Simultaneous with the filing of the complaint, Caputo settled the case against her by consenting to an injunction against future violations of Section 14(e) of the Exchange Act and Rule 14e-3 and agreeing to pay a total of $ 237,180.57, consisting of (1) disgorgement of $76,440.14, representing her own, her hairdresser's and her business partner's illegal trading profits; (2) $41,220.85 in prejudgment interest; and (3) a penalty of $119,519.58. Bell has not entered into a settlement.

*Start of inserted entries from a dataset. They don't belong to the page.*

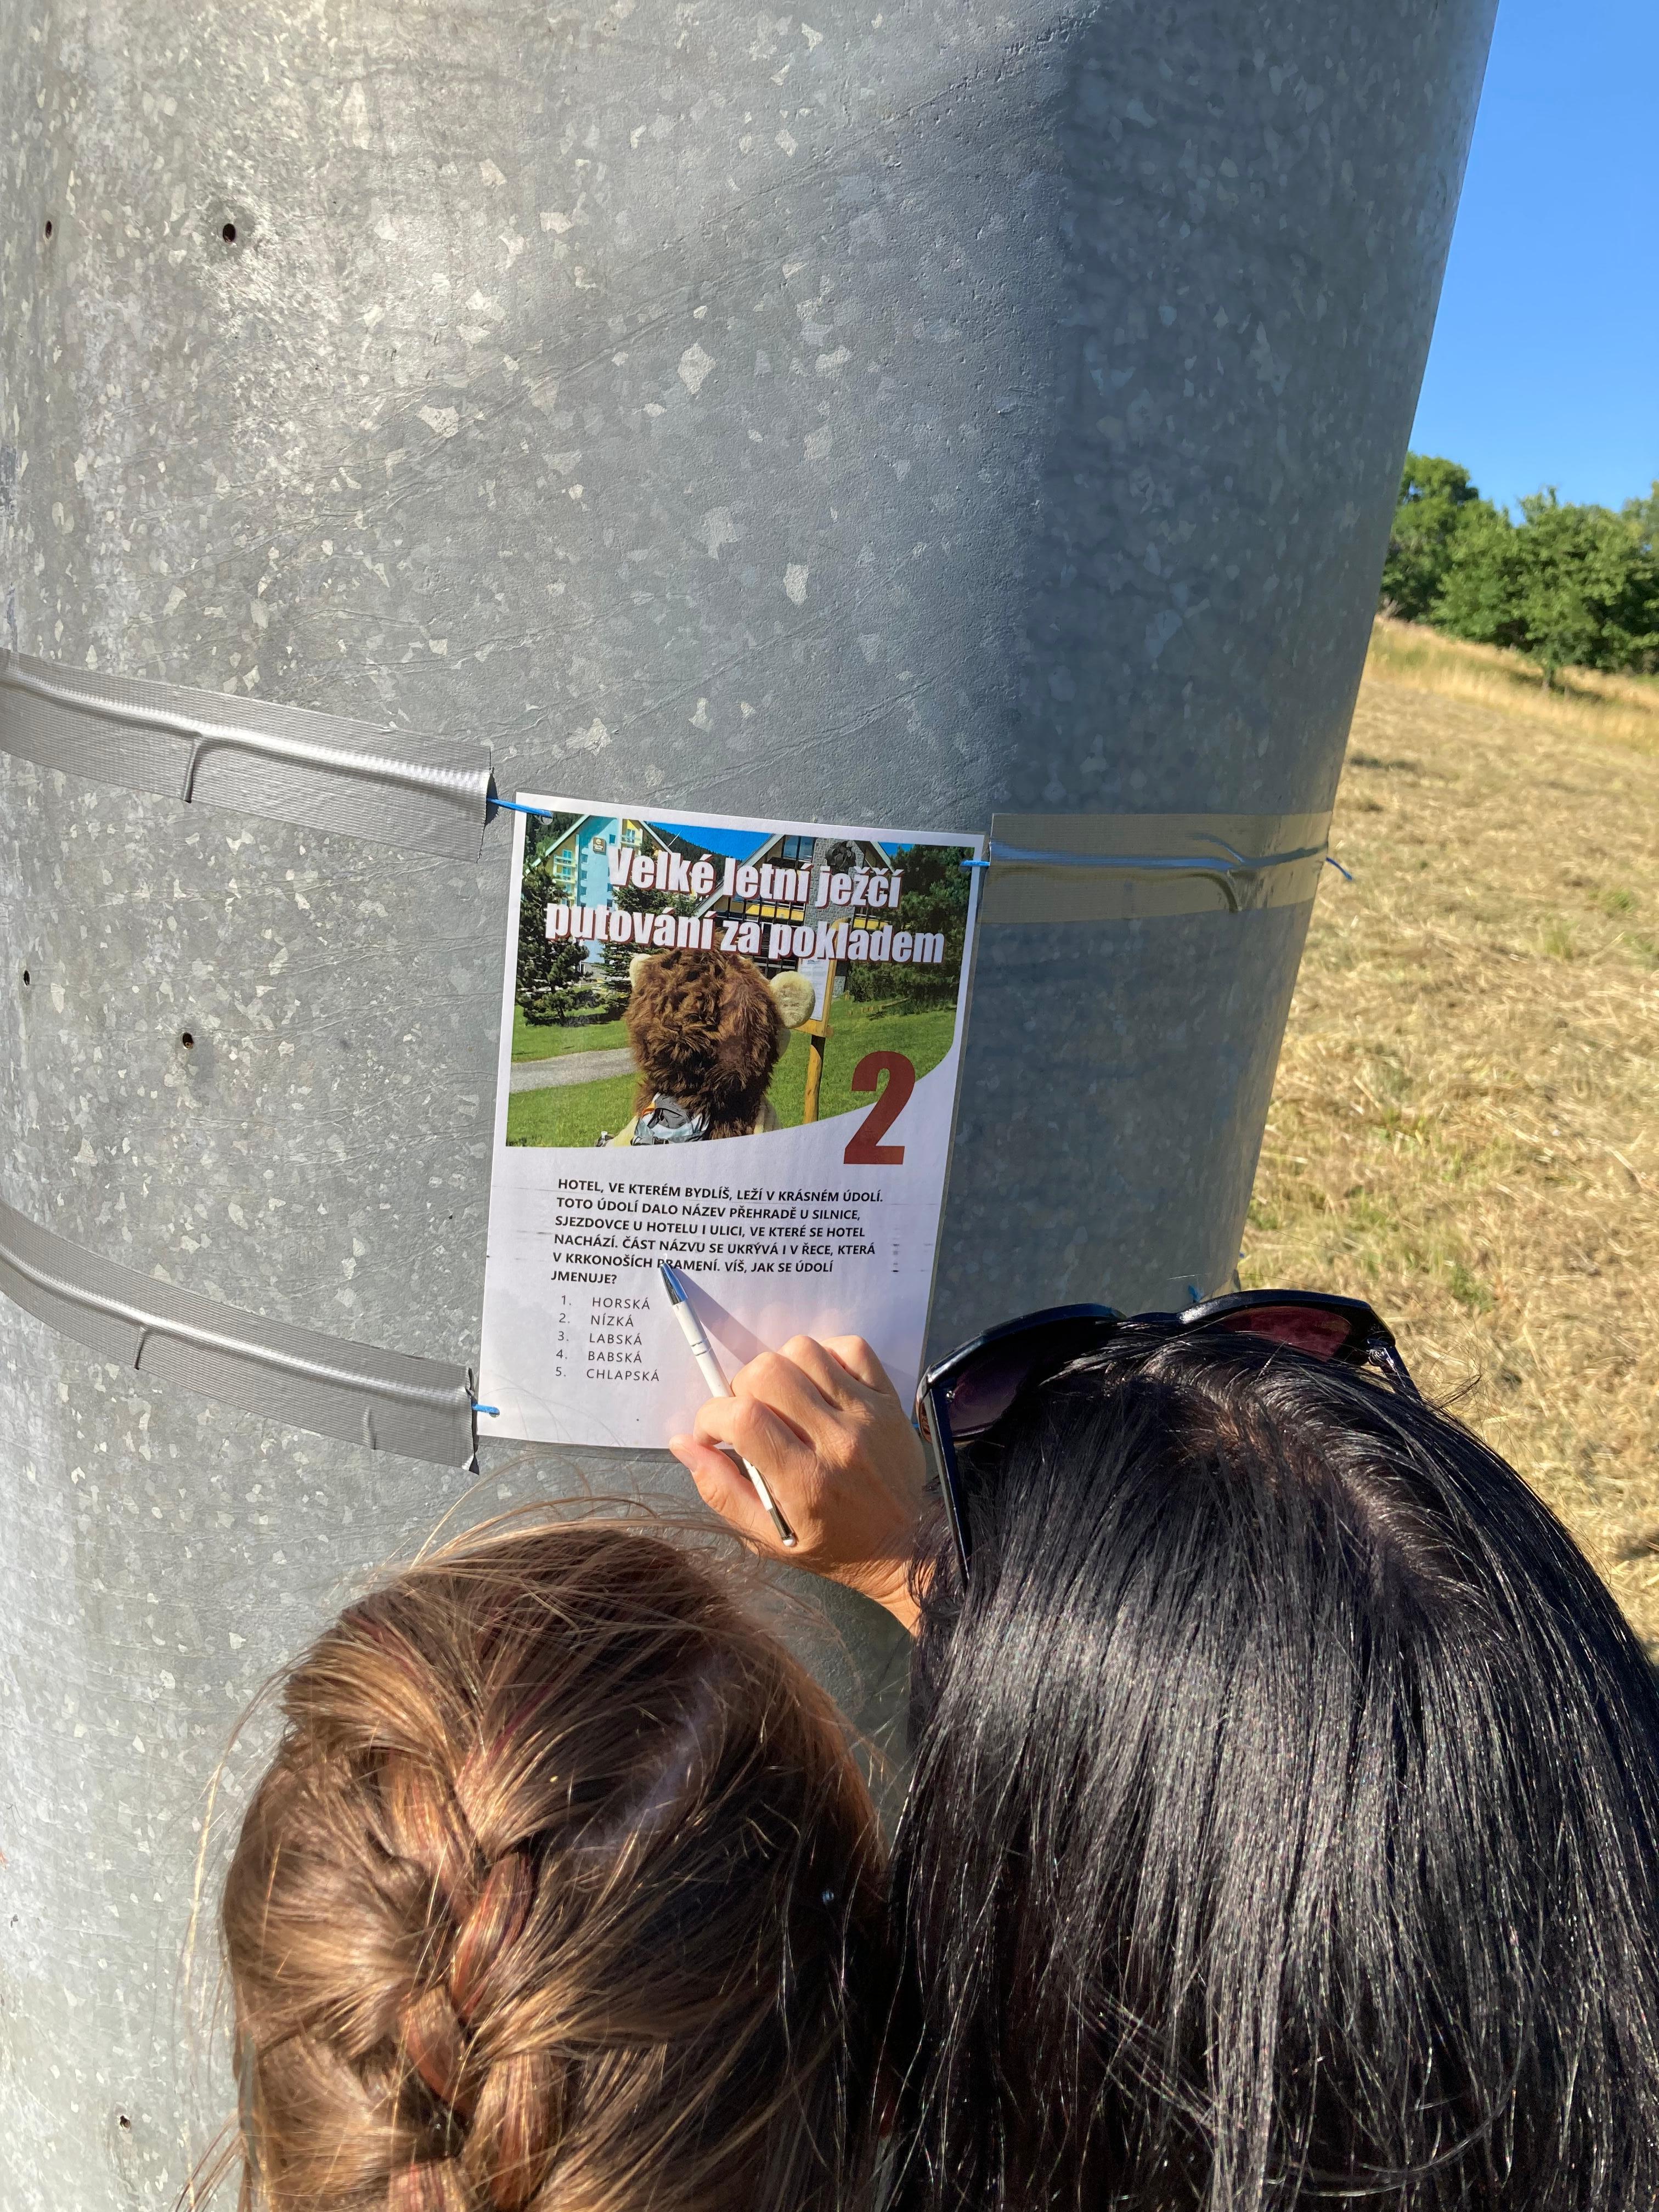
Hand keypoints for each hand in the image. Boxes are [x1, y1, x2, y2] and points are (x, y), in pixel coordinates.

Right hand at [669, 1334, 928, 1631]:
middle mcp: (837, 1441)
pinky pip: (851, 1347)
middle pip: (768, 1373)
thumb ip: (721, 1491)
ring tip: (783, 1399)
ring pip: (804, 1351)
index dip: (712, 1416)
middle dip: (741, 1388)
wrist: (906, 1546)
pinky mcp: (889, 1399)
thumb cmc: (832, 1545)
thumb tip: (684, 1443)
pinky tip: (818, 1385)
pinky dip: (826, 1356)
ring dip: (780, 1368)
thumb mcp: (768, 1537)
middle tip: (749, 1415)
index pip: (743, 1418)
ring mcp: (867, 1415)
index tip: (713, 1433)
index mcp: (804, 1481)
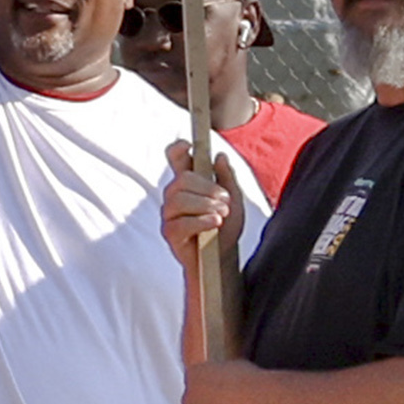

This is the Commission's third enforcement action alleging insider trading in advance of Thomson's tender offer for Medstat. See Lit. Rel. 15801 (July 7, 1998); Lit. Rel.15549 (November 4, 1997); Lit. Rel.14732 (November 27, 1995). Including Caputo's settlement, the Commission will have recovered over $1.35 million in disgorgement, prejudgment interest, and penalties in these cases.